Obiettivo:
Riprenda l'articolo sul corso dell'IdO dedicato all'autismo e lo prosegua a partire dall'ultima frase riportata.

Brano selezionato:
□ □ □
Autismo, Di Renzo: "Nostro approccio cerca di raggiungere bimbo nei suoi 'luoghi'"

ROMA - “L’autismo è la più grande sfida alle professioni di aiuto di qualunque genere perché mette in scacco sia la relazione che la comunicazione, i principali strumenti terapeutici. Per questo sono necessari altri strumenti per poter approdare ai luoghi del bambino”. A dirlo è Magda Di Renzo, responsabile del servizio Terapie dell’Istituto di Ortofonologia (IdO), aprendo la prima lezione del nuovo corso su ‘Autismo, progetto riabilitativo Tartaruga-DERBBI’, realizzato dall'Istituto in collaborazione con la Fondazione MITE e il patrocinio della Società italiana di pediatria.

Un corso dedicato a psicologi, pediatri, neuropsichiatri infantili, logopedisti, psicomotricisti, educatori professionali, insegnanti di sostegno e curriculari, pedagogisti, operatori del settore e genitori con l’obiettivo di rendere accessibile l’approccio evolutivo a mediazione corporea DERBBI – Developmental, Emotional Regulation and Body-Based Intervention, creato dall’IdO 20 anni fa per il trattamento dell'autismo. Oltre 3.200 le visualizzazioni totalizzate dalla prima lezione (che è possibile rivedere a questo link: https://www.youtube.com/watch?v=_I20ZdJY2lA) segno dell’interesse che l'argomento riscuote sia nelle famiglie, sia negli operatori sanitari.
□ □ □
Dati estratti:
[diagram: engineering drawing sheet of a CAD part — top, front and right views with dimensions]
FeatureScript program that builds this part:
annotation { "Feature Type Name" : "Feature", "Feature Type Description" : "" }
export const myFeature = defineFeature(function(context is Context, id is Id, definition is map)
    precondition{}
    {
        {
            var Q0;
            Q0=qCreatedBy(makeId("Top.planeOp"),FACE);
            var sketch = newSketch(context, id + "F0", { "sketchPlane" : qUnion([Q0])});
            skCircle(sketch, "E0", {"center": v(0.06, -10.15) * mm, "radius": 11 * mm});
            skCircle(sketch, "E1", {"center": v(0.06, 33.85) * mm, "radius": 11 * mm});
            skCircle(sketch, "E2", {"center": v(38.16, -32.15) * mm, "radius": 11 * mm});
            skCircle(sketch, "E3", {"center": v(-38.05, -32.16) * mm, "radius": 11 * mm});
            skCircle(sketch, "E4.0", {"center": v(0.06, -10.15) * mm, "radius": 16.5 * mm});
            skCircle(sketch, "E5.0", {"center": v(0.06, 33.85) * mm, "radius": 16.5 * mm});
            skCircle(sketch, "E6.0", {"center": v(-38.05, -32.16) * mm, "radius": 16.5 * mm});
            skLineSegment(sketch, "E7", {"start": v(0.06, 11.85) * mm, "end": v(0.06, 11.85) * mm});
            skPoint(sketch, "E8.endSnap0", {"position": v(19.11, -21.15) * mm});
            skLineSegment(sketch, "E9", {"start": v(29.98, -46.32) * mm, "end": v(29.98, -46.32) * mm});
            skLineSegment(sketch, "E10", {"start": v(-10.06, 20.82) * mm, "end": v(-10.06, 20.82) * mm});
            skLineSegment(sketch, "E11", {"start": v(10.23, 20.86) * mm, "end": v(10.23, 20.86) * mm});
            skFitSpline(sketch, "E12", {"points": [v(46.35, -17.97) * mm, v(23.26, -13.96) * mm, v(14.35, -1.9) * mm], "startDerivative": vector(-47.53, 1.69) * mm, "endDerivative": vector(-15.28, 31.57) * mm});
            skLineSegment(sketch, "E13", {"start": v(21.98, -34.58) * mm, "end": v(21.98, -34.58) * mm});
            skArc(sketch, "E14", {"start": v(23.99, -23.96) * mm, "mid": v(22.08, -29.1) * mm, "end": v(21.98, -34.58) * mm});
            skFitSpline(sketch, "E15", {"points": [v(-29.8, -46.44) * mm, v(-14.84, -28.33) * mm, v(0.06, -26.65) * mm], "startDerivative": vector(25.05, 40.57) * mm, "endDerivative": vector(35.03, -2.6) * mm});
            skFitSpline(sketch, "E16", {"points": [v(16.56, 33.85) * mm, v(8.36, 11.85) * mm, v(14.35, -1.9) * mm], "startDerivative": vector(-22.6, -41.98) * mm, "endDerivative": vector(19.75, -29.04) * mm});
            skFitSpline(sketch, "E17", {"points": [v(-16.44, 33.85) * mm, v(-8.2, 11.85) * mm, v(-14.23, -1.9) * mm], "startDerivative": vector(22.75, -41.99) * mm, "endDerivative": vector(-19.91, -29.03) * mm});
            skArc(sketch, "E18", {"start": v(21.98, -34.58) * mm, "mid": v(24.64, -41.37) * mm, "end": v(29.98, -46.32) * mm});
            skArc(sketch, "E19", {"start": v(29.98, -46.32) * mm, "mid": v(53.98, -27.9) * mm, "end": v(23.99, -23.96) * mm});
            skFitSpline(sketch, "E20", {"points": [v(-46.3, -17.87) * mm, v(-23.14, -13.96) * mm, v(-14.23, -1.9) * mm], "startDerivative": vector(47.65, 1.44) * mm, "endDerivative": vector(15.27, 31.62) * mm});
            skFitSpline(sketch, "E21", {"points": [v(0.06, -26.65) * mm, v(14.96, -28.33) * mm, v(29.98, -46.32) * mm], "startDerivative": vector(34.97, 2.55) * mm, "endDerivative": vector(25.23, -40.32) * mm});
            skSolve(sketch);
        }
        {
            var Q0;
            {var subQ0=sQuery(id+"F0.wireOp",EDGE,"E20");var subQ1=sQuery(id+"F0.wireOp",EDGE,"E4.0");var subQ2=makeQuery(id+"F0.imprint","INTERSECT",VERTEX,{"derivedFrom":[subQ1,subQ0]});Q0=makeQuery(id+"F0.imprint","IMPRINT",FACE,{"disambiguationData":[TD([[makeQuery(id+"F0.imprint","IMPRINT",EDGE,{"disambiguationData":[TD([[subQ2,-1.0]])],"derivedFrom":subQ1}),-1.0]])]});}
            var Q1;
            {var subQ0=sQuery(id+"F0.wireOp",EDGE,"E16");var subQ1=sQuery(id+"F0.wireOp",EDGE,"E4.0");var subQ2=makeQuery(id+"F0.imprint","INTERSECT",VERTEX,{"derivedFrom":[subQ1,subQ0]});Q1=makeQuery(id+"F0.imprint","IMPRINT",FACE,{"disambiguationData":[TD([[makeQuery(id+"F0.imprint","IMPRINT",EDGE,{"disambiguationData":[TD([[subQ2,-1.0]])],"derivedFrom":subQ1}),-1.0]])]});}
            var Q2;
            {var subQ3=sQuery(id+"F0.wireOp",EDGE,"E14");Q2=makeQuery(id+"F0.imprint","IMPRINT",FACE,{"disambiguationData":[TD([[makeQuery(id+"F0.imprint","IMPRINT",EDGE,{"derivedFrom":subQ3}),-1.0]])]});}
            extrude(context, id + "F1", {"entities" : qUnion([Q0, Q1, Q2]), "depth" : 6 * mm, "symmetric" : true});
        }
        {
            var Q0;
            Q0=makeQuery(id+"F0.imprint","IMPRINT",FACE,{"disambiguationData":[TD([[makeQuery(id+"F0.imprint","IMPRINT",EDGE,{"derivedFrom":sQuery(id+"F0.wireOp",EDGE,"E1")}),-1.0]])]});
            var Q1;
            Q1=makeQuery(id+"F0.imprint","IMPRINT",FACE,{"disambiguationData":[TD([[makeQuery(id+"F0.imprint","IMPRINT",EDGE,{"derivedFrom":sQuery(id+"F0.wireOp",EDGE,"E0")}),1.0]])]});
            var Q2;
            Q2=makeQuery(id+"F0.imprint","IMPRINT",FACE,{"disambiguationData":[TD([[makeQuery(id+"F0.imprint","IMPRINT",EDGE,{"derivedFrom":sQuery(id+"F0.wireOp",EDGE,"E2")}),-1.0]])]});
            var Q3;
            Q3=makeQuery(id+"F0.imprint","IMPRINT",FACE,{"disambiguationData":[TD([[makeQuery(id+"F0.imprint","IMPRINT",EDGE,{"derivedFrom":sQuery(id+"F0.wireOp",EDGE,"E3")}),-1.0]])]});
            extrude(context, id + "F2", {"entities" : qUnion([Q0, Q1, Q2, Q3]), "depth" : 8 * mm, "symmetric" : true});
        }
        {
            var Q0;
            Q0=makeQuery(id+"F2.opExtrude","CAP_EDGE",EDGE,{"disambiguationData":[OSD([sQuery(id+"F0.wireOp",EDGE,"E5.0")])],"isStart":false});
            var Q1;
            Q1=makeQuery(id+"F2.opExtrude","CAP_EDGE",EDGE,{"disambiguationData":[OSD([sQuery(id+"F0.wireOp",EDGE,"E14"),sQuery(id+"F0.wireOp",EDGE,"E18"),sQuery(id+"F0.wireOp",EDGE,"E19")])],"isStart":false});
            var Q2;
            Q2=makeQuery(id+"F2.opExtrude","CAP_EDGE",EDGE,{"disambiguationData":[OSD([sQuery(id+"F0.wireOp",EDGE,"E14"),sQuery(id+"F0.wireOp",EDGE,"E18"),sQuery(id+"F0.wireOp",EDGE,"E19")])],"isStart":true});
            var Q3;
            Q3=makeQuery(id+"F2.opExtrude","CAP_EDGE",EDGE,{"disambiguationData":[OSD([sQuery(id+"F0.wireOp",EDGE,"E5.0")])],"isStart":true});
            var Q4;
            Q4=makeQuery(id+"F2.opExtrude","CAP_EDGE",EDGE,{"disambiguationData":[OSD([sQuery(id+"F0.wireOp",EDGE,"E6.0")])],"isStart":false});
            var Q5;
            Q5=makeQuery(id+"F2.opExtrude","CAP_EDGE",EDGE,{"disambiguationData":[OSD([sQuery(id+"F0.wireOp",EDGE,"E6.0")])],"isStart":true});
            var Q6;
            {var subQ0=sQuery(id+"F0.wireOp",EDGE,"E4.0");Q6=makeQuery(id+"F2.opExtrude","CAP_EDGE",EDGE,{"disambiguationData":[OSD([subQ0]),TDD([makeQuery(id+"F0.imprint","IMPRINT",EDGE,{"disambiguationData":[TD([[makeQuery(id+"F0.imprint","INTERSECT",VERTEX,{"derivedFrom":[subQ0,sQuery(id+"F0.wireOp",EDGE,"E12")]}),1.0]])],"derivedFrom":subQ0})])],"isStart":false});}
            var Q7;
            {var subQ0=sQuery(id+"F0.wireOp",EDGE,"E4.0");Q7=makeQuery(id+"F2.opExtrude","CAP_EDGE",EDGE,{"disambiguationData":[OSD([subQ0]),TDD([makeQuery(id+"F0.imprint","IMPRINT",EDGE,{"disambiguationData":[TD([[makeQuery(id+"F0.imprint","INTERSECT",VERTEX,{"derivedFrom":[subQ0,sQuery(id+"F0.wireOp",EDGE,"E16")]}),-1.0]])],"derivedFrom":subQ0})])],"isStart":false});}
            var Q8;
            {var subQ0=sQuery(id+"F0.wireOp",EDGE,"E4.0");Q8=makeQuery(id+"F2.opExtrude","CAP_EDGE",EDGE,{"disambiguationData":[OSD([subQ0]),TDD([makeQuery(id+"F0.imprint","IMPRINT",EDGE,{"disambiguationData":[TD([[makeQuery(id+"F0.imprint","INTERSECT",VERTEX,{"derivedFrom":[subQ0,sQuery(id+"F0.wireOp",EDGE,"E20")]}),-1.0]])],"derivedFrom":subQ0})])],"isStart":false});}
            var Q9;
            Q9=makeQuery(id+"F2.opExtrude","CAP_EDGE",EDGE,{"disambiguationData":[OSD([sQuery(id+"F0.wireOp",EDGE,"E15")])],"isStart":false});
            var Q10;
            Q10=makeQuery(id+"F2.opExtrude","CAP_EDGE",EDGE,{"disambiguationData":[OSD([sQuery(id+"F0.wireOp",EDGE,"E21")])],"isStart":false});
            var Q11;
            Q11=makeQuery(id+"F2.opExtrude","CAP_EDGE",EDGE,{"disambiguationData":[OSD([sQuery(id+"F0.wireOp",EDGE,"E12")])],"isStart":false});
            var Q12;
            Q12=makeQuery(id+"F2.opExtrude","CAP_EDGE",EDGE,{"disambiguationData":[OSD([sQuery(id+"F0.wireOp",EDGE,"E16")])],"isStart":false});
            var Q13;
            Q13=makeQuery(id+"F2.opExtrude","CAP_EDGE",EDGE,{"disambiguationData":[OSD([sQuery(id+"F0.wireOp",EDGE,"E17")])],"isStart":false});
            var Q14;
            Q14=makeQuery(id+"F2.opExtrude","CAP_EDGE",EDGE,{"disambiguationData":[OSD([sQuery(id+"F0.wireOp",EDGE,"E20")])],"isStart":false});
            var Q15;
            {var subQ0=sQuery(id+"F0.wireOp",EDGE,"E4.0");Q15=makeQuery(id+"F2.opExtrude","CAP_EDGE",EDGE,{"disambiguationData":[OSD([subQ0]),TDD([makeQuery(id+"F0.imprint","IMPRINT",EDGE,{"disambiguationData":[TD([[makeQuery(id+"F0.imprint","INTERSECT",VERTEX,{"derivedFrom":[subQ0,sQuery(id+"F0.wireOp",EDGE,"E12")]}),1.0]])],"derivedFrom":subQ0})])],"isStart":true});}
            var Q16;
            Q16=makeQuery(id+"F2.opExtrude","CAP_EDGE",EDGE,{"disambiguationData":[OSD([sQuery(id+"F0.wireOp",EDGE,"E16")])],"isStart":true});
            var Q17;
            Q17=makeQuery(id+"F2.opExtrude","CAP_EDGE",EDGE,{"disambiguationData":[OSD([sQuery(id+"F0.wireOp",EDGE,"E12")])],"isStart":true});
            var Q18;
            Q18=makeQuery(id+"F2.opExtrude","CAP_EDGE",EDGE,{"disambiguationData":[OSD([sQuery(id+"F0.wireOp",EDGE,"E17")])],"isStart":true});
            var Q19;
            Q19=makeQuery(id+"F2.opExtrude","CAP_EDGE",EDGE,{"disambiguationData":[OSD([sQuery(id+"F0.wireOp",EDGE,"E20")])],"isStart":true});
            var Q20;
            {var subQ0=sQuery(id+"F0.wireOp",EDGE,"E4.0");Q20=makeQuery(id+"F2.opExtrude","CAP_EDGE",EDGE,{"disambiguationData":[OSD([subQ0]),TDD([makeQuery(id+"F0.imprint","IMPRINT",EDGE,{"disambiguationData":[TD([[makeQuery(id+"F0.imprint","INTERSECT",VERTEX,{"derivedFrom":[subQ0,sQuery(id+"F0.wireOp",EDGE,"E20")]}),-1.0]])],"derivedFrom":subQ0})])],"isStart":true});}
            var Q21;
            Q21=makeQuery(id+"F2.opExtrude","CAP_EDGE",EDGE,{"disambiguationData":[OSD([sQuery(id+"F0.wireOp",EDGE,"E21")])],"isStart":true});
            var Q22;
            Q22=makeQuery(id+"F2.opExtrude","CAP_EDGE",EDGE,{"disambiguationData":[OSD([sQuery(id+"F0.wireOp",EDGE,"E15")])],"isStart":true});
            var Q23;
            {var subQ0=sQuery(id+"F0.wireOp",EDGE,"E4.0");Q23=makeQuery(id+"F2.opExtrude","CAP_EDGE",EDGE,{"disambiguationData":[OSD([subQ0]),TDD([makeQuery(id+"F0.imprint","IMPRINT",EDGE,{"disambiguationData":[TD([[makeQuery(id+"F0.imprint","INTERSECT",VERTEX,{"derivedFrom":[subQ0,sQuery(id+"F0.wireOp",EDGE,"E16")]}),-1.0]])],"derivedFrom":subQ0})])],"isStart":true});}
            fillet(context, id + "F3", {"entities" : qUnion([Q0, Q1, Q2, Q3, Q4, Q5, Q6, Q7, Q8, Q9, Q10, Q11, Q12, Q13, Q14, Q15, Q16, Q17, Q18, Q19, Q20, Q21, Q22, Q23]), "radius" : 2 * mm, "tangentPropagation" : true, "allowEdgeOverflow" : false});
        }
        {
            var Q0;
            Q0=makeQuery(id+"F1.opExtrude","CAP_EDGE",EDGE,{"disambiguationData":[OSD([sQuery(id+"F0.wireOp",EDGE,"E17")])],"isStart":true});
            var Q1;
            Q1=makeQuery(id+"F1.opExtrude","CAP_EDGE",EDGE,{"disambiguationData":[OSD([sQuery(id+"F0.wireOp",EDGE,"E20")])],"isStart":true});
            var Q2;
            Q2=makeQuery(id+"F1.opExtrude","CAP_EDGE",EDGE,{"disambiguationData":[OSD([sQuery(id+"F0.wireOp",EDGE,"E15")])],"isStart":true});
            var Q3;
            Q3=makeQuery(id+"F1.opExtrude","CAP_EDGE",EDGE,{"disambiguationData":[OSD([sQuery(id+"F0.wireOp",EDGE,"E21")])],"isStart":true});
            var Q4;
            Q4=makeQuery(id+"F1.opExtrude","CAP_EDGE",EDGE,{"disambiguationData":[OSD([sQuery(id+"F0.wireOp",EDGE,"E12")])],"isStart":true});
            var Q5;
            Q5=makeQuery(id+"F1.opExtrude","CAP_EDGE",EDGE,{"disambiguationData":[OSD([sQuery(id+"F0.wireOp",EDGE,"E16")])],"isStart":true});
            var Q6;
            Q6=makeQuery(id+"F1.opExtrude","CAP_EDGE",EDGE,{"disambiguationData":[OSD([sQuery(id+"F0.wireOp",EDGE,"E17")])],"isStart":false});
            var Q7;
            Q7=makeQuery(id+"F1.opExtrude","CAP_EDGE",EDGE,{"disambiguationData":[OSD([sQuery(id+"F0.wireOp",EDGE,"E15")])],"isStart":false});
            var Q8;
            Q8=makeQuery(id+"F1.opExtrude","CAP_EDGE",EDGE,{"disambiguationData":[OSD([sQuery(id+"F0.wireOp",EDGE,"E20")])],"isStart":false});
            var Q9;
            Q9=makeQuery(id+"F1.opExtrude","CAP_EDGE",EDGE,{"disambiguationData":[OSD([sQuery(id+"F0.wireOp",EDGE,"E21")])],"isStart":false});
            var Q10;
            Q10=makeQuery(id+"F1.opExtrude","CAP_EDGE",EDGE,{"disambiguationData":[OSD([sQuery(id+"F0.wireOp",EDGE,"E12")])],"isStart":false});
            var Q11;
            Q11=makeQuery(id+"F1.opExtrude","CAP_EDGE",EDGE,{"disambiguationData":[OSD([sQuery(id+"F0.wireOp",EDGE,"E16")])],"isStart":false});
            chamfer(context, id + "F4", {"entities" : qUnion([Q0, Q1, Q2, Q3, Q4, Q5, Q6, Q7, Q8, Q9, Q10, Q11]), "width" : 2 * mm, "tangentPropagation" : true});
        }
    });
□ □ □
Risposta scritta:
Un corso “non sull'autismo- precisa Di Renzo- ma con la finalità di spiegare la modalità operativa del modello adottato dall’IdO”. Tre i punti cardine dell'approccio: complessità del disturbo, approccio multidisciplinare, personalizzazione dell’intervento. “La metafora che da sempre abbiamo utilizzato per cercare di sottolineare l’importanza del processo individuale di ciascun bambino è quella di ‘raggiungerlo nei suoi luoghi’- evidenzia la psicoterapeuta- è una metafora che vuole sottolineare il fatto che ogni bambino vive in maniera individuale quella determinata tappa di sviluppo e che ricorda anche un altro concetto fondamentale e cioè che il bambino manifesta i sintomi che sono possibili in base alla sua tappa di sviluppo”. E’ un concetto questo che ha guidato in modo importante la costruzione del modello DERBBI. “Il sintomo ci segnala il tipo di disagio che il bambino vive ma a volte, spesso secondo la nostra esperienza,– sottolinea ancora Di Renzo- segnala anche la potenzialità di cui il bambino è portatore, perché il bimbo manifesta inconsciamente il suo disagio attraverso quelli che sono i suoi canali migliori”. Dunque per Di Renzo è fondamentale una “visione a tutto tondo della patologia e una visione della psicopatologia che si fondi su una profonda conoscenza delle varie tappe dello sviluppo”.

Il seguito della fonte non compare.